One had great difficulty walking in the mud without falling, and driving proved to be even more difficult. The 3hr. descent to the paved highway was a death wish. We would move forward about five feet, then Galloper would start to trot to the right, toward the edge of the highway-a mortal drop. Carlos and I were both praying out loud, and I even felt a tear roll down my cheek. Our seat belts were left unfastened because they would've done no good if Galloper had jumped. Once we reached the paved highway, Carlos and I took off the chains and cleaned them in the river.
An hour and a half later, we were en route for the nearest hospital in Meknés. From there we were directed to another hospital in another city that had an X-ray machine available. At the latter, whose name I don´t know, we dropped Omar and Ajeeba off at the gate of the high security hospital. Carlos and I took a walk around the city and recalled our unnerving trek down from the mountain.
The highway was as dangerous on the way up, only this time we lost achain. Once we arrived at Omar's home, we partially undressed and got warm near the stove in the kitchen.
Monday and Tuesday were both cold and wet, so we passed most our time visiting with the family in the living room. I now have a Berber vocabulary of about 15 words. Eat, drink, tea, I'm stuffed, , I'm full, thank you, how are you, etc.
Wednesday we said our goodbye's, some shed a couple tears, Omar suggested I become his son-in-law, everyone laughed, and we drove off.
We spent Wednesday night at Mohammed's parents home in the city where the orphanage is.
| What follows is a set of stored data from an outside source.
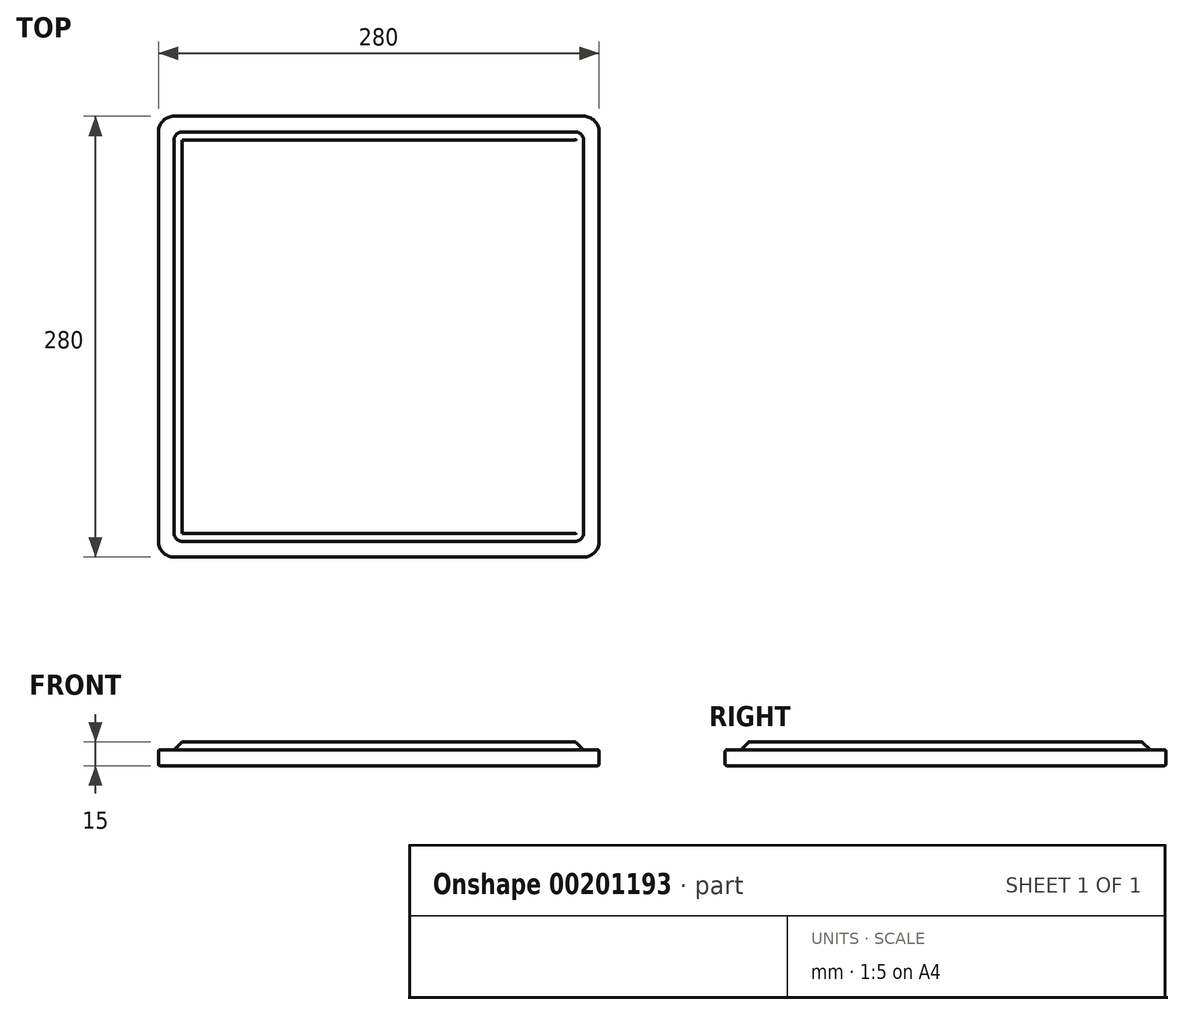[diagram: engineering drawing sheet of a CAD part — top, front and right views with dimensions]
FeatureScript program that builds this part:
annotation { "Feature Type Name" : "Feature", "Feature Type Description" : "" }
export const myFeature = defineFeature(function(context is Context, id is Id, definition is map)
    precondition{}
    {
        {
            var Q0;
            Q0=qCreatedBy(makeId("Top.planeOp"),FACE);
            var sketch = newSketch(context, id + "F0", { "sketchPlane" : qUnion([Q0])});
            skLineSegment(sketch, "E0.bottom", {"start": v(-130, 140) * mm, "end": v(130, 140) * mm});
            skLineSegment(sketch, "E0.top", {"start": v(-130, -140) * mm, "end": v(130, -140) * mm});
            skLineSegment(sketch, "E0.left", {"start": v(-140, 130) * mm, "end": v(-140, -130) * mm});
            skLineSegment(sketch, "E0.right", {"start": v(140, 130) * mm, "end": v(140, -130) * mm});
            skPoint(sketch, "E0.middle", {"position": v(0, 0) * mm});
            skPoint(sketch, "E1.visualSharp", {"position": v(-140, -140) * mm});
            skArc(sketch, "E1.filletArc", {"start": v(-140, -130) * mm, "mid": v(-137.07, -137.07) * mm, "end": v(-130, -140) * mm});
            skPoint(sketch, "E2.visualSharp", {"position": v(140, -140) * mm});
            skArc(sketch, "E2.filletArc", {"start": v(130, -140) * mm, "mid": v(137.07, -137.07) * mm, "end": v(140, -130) * mm});
            skPoint(sketch, "E3.visualSharp", {"position": v(140, 140) * mm});
            skArc(sketch, "E3.filletArc", {"start": v(140, 130) * mm, "mid": v(137.07, 137.07) * mm, "end": v(130, 140) * mm});
            skPoint(sketch, "E4.visualSharp", {"position": v(-140, 140) * mm});
            skArc(sketch, "E4.filletArc", {"start": v(-130, 140) * mm, "mid": v(-137.07, 137.07) * mm, "end": v(-140, 130) * mm});
            skSolve(sketch);
        }
        {
            var Q0;
            Q0=makeQuery(id+"F0.imprint","IMPRINT",FACE,{"disambiguationData":[TD([[makeQuery(id+"F0.imprint","IMPRINT",EDGE,{"derivedFrom":sQuery(id+"F0.wireOp",EDGE,"E0.bottom")}),-1.0]])]});
            extrude(context, id + "F1", {"entities" : qUnion([Q0]), "depth" : 10 * mm});
        }
        {
            var Q0;
            Q0=makeQuery(id+"F1.opExtrude","CAP_FACE",FACE,{"disambiguationData":[OSD([sQuery(id+"F0.wireOp",EDGE,"E0.bottom"),sQuery(id+"F0.wireOp",EDGE,"E0.top"),sQuery(id+"F0.wireOp",EDGE,"E0.left"),sQuery(id+"F0.wireOp",EDGE,"E0.right"),sQuery(id+"F0.wireOp",EDGE,"E1.filletArc"),sQuery(id+"F0.wireOp",EDGE,"E2.filletArc"),sQuery(id+"F0.wireOp",EDGE,"E3.filletArc"),sQuery(id+"F0.wireOp",EDGE,"E4.filletArc")])],"isStart":false});
            var sketch = newSketch(context, id + "F2", { "sketchPlane" : qUnion([Q0])});
            skLineSegment(sketch, "E5.bottom", {"start": v(-125, 130) * mm, "end": v(125, 130) * mm});
            skLineSegment(sketch, "E5.top", {"start": v(-125, -130) * mm, "end": v(125, -130) * mm});
            skLineSegment(sketch, "E5.left", {"start": v(-130, 125) * mm, "end": v(-130, -125) * mm});
            skLineSegment(sketch, "E5.right", {"start": v(130, 125) * mm, "end": v(130, -125) * mm});
            skPoint(sketch, "E5.middle", {"position": v(0, 0) * mm});
            skPoint(sketch, "E6.visualSharp", {"position": v(-130, 130) * mm});
            skArc(sketch, "E6.filletArc", {"start": v(-125, 130) * mm, "mid": v(-128.54, 128.54) * mm, "end": v(-130, 125) * mm});
            skPoint(sketch, "E7.visualSharp", {"position": v(130, 130) * mm});
            skArc(sketch, "E7.filletArc", {"start": v(130, 125) * mm, "mid": v(128.54, 128.54) * mm, "end": v(125, 130) * mm});
            skPoint(sketch, "E8.visualSharp", {"position": v(130, -130) * mm});
            skArc(sketch, "E8.filletArc", {"start": v(125, -130) * mm, "mid": v(128.54, -128.54) * mm, "end": v(130, -125) * mm});
            skPoint(sketch, "E9.visualSharp", {"position": v(-130, -130) * mm});
            skArc(sketch, "E9.filletArc", {"start": v(-130, -125) * mm, "mid": v(-128.54, -128.54) * mm, "end": v(-125, -130) * mm});
            skSolve(sketch);
        }
        {
            var Q0;
            Q0 = qSketchRegion(id + "F2", true);
            extrude(context, id + "F3", {"entities" : qUnion([Q0]), "operationType" : NewBodyOperationType.ADD, "depth" : 5 * mm, "hasDraft" : true, "draftAngle" : 45 * degree, "draftPullDirection" : true});
        }
        {
            var Q0;
            Q0=makeQuery(id+"F3.opExtrude","CAP_FACE",FACE,{"disambiguationData":[OSD([sQuery(id+"F2.wireOp",EDGE,"E5.bottom"),sQuery(id+"F2.wireOp",EDGE,"E5.top"),sQuery(id+"F2.wireOp",EDGE,"E5.left"),sQuery(id+"F2.wireOp",EDGE,"E5.right"),sQuery(id+"F2.wireOp",EDGE,"E6.filletArc"),sQuery(id+"F2.wireOp",EDGE,"E7.filletArc"),sQuery(id+"F2.wireOp",EDGE,"E8.filletArc"),sQuery(id+"F2.wireOp",EDGE,"E9.filletArc")])],"isStart":false});
            var sketch = newSketch(context, id + "F4", { "sketchPlane" : qUnion([Q0])});
            skCircle(sketch, "E10", {"center": v(0, 0) * mm, "radius": 65 * mm});
            skSolve(sketch);
        }
        {
            var Q0;
            Q0=makeQuery(id+"F4.imprint","IMPRINT",FACE,{"disambiguationData":[TD([[makeQuery(id+"F4.imprint","IMPRINT",EDGE,{"derivedFrom":makeQuery(id+"F3.opExtrude","CAP_EDGE",EDGE,{"disambiguationData":[OSD([sQuery(id+"F2.wireOp",EDGE,"E5.bottom")])],"isStart":false})}),-1.0]])]});
            var sketch = newSketch(context, id + "F5", { "sketchPlane" : qUnion([Q0])});
            skEllipse(sketch, "E11", {"center": v(0, 0) * mm, "majorRadius": 25 * mm, "minorRadius": 15 * mm, "majorAxis": v(0, 1)});
            skSolve(sketch);
        }
        {
            var Q0;
            Q0=makeQuery(id+"F5.imprint","IMPRINT",FACE,{"disambiguationData":[TD([[makeQuery(id+"F5.imprint","IMPRINT",EDGE,{"derivedFrom":makeQuery(id+"F4.imprint","IMPRINT",EDGE,{"derivedFrom":makeQuery(id+"F3.opExtrude","CAP_EDGE",EDGE,{"disambiguationData":[OSD([sQuery(id+"F2.wireOp",EDGE,"E5.bottom")])],"isStart":false})})}),-1.0]])]});
            var sketch = newSketch(context, id + "F6", { "sketchPlane" : qUnion([Q0])});
            skLineSegment(sketch, "E12.bottom", {"start": v(-40, 40) * mm, "end": v(40, 40) * mm});
            skLineSegment(sketch, "E12.top", {"start": v(-40, -40) * mm, "end": v(40, -40) * mm});
            skLineSegment(sketch, "E12.left", {"start": v(-40, 40) * mm, "end": v(-40, -40) * mm});
            skLineSegment(sketch, "E12.right", {"start": v(40, 40) * mm, "end": v(40, -40) * mm});
            skPoint(sketch, "E12.middle", {"position": v(0, 0) * mm});
            skSolve(sketch);
        }
        {
            var Q0;
            Q0=makeQuery(id+"F3.opExtrude","CAP_FACE",FACE,{"disambiguationData":[OSD([sQuery(id+"F2.wireOp",EDGE,"E5.bottom"),sQuery(id+"F2.wireOp",EDGE,"E5.top"),sQuery(id+"F2.wireOp",EDGE,"E5.left"),sQuery(id+"F2.wireOp",EDGE,"E5.right"),sQuery(id+"F2.wireOp",EDGE,"E6.filletArc"),sQuery(id+"F2.wireOp",EDGE,"E7.filletArc"),sQuery(id+"F2.wireOp",EDGE,"E8.filletArc"),sQuery(id+"F2.wireOp",EDGE,"E9.filletArc")])],"isStart":false});
            var sketch = newSketch(context, id + "F7", { "sketchPlane" : qUnion([Q0])});
            skLineSegment(sketch, "E13.bottom", {"start": v(-45, 55) * mm, "end": v(45, 55) * mm});
            skLineSegment(sketch, "E13.top", {"start": v(-45, -55) * mm, "end": v(45, -55) * mm});
            skLineSegment(sketch, "E13.left", {"start": v(-45, 55) * mm, "end": v(-45, -55) * mm});
            skLineSegment(sketch, "E13.right", {"start": v(45, 55) * mm, "end": v(45, -55) * mm});
            skPoint(sketch, "E13.middle", {"position": v(0, 0) * mm});
            skSolve(sketch);
        }
        {
            var Q0;
            Q0=makeQuery(id+"F1.opExtrude","CAP_EDGE",EDGE,{"disambiguationData":[OSD([sQuery(id+"F0.wireOp",EDGE,"E0.right")])],"isStart":false});
            var Q1;
            Q1=makeQuery(id+"F1.opExtrude","CAP_EDGE",EDGE,{"disambiguationData":[OSD([sQuery(id+"F0.wireOp",EDGE,"E0.right")])],"isStart":true});
            var Q2;
            Q2=makeQuery(id+"F3.opExtrude","CAP_EDGE",EDGE,{"disambiguationData":[OSD([sQuery(id+"F2.wireOp",EDGE,"E5.right")])],"isStart":true});
            var Q3;
            Q3=makeQuery(id+"F3.opExtrude","CAP_EDGE",EDGE,{"disambiguationData":[OSD([sQuery(id+"F2.wireOp",EDGE,"E5.right")])],"isStart":false});
            fillet(context, id + "F8", {"entities" : qUnion([Q0, Q1, Q2, Q3]), "radius" : 1 * mm, "tangentPropagation" : true, "allowEdgeOverflow" : false});
        }
    });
Mohommads dad took us to a public shower in the city. We tied up Galloper, and walked through an alleyway where a rabid dog on a leash tried to attack us, and someone had set a small doll on fire.
When we got to the shower facility, we asked Mohammads dad if he was going to take a shower also. He shook his head and counted to four with his fingers, indicating that he had four days left before he takes another shower.
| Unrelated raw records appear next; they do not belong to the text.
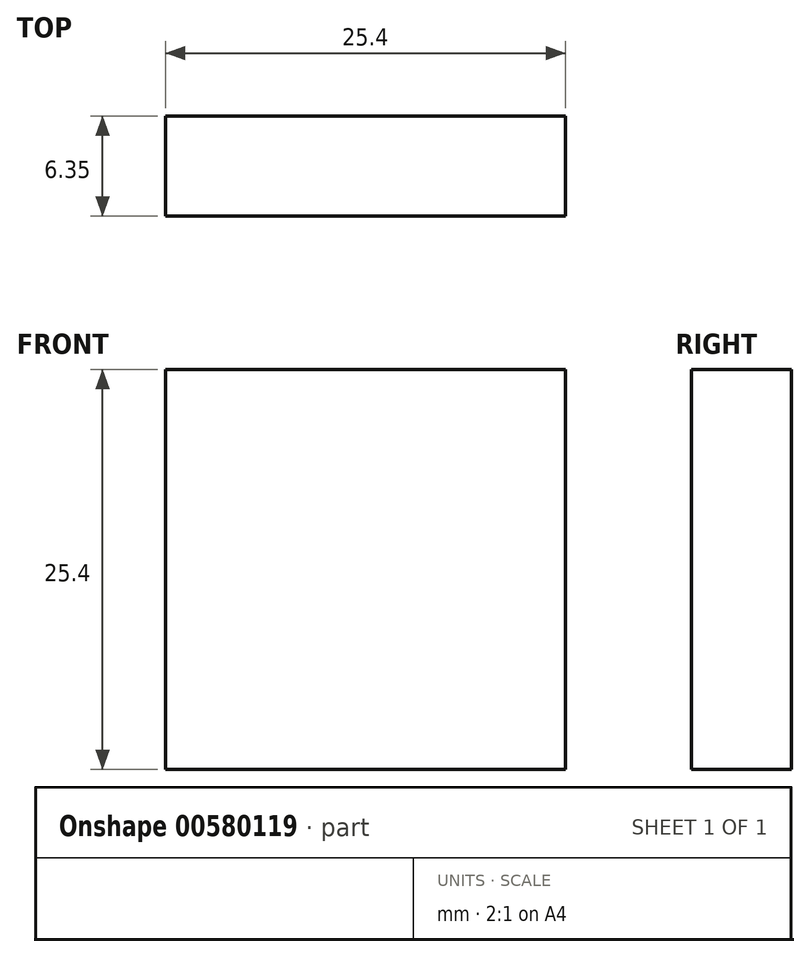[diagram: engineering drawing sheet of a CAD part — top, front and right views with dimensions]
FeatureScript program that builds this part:
annotation { "Feature Type Name" : "Feature", "Feature Type Description" : "" }
export const myFeature = defineFeature(function(context is Context, id is Id, definition is map)
    precondition{}
    {
        {
            var Q0;
            Q0=qCreatedBy(makeId("Front.planeOp"),FACE);
            var sketch = newSketch(context, id + "F0", { "sketchPlane" : qUnion([Q0])});
            skLineSegment(sketch, "E0.bottom", {"start": v(-9.3, 8.1) * mm, "end": v(16.1, 8.1) * mm});
            skLineSegment(sketch, "E0.top", {"start": v(-9.3, -17.3) * mm, "end": v(16.1, -17.3) * mm});
            skLineSegment(sketch, "E0.left", {"start": v(-9.3, 8.1) * mm, "end": v(-9.3, -17.3) * mm});
            skLineSegment(sketch, "E0.right", {"start": v(16.1, 8.1) * mm, "end": v(16.1, -17.3) * mm});
            skSolve(sketch);
        }
        {
            var Q0;
            Q0 = qSketchRegion(id + "F0", true);
            extrude(context, id + "F1", {"entities" : qUnion([Q0]), "depth" : 6.35 * mm, "offsetDistance" : 25.4 * mm});
        }
    });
The guys and girls split up. We were given buckets and bowls in the dressing room, and once we undressed, we brought them into the shower room (oops, forgot to bring flip-flops). The temperature of the showerroom was very hot, much like a sauna. There were hot and cold waternozzles, which we used to fill our buckets. There were naked bodies all around me-some scrubbing others. A man to my right, who I assumed was a veteran of the public showers, had brought a small carpet to lay down on while his buddy scrubbed him.
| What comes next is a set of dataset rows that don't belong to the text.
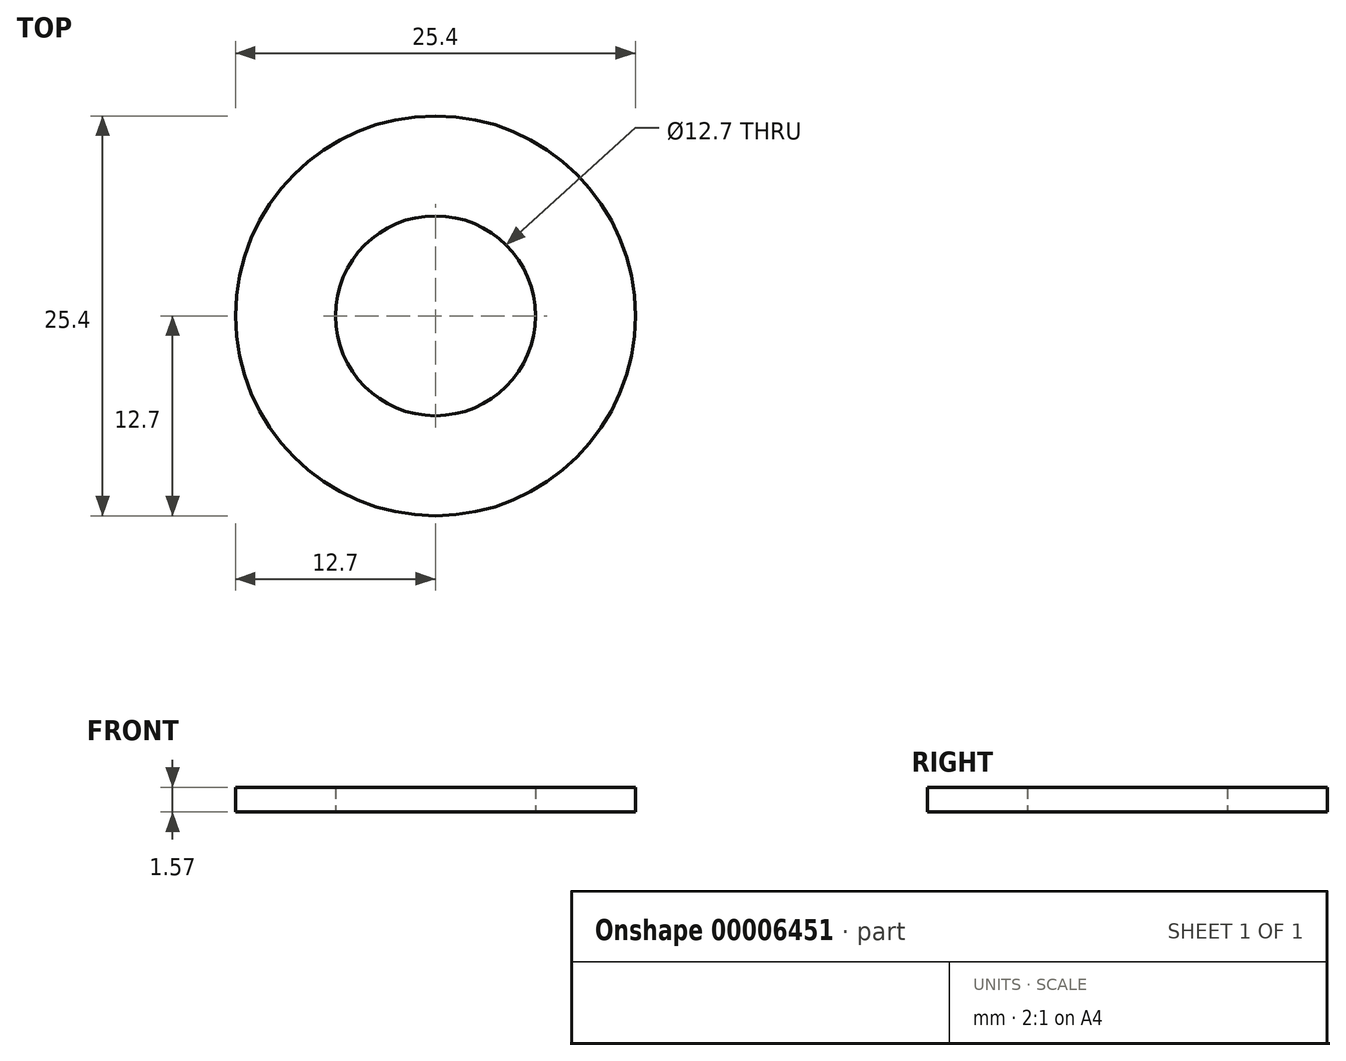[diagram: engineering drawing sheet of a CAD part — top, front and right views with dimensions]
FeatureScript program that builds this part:
annotation { "Feature Type Name" : "Feature", "Feature Type Description" : "" }
export const myFeature = defineFeature(function(context is Context, id is Id, definition is map)
    precondition{}
    {
        {
            var Q0;
            Q0=qCreatedBy(makeId("Top.planeOp"),FACE);
            var sketch = newSketch(context, id + "F0", { "sketchPlane" : qUnion([Q0])});
            skCircle(sketch, "E0", {"center": v(0, 0) * mm, "radius": 6.35 * mm});
            skCircle(sketch, "E1", {"center": v(0, 0) * mm, "radius": 12.7 * mm});
            skSolve(sketch);
        }
        {
            var Q0;
            Q0 = qSketchRegion(id + "F0", true);
            extrude(context, id + "F1", {"entities" : qUnion([Q0]), "depth" : 1.57 * mm});
        }
    });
After a week without a shower, I was delighted to bath in dirty Moroccan water. We spent about 45 min. sweating and scrubbing, before we returned to the home of Mohammed's dad, where we spent our last night in Morocco. Before sunrise the next morning, we were headed back to Spain.
I have a heart for Omar and his family. I even hope to return for ten days during winter break, Lord willing. It wasn't easy to go back to the civilized world where we take so much for granted. My time in Morocco broadened my perspective on life. I can no longer ignore the fact that so many people live their entire lives with that way, and shrug my shoulders.
I only have three weeks left in Spain! I have mixed feeling about returning home to cold rain, but I miss everyone a lot.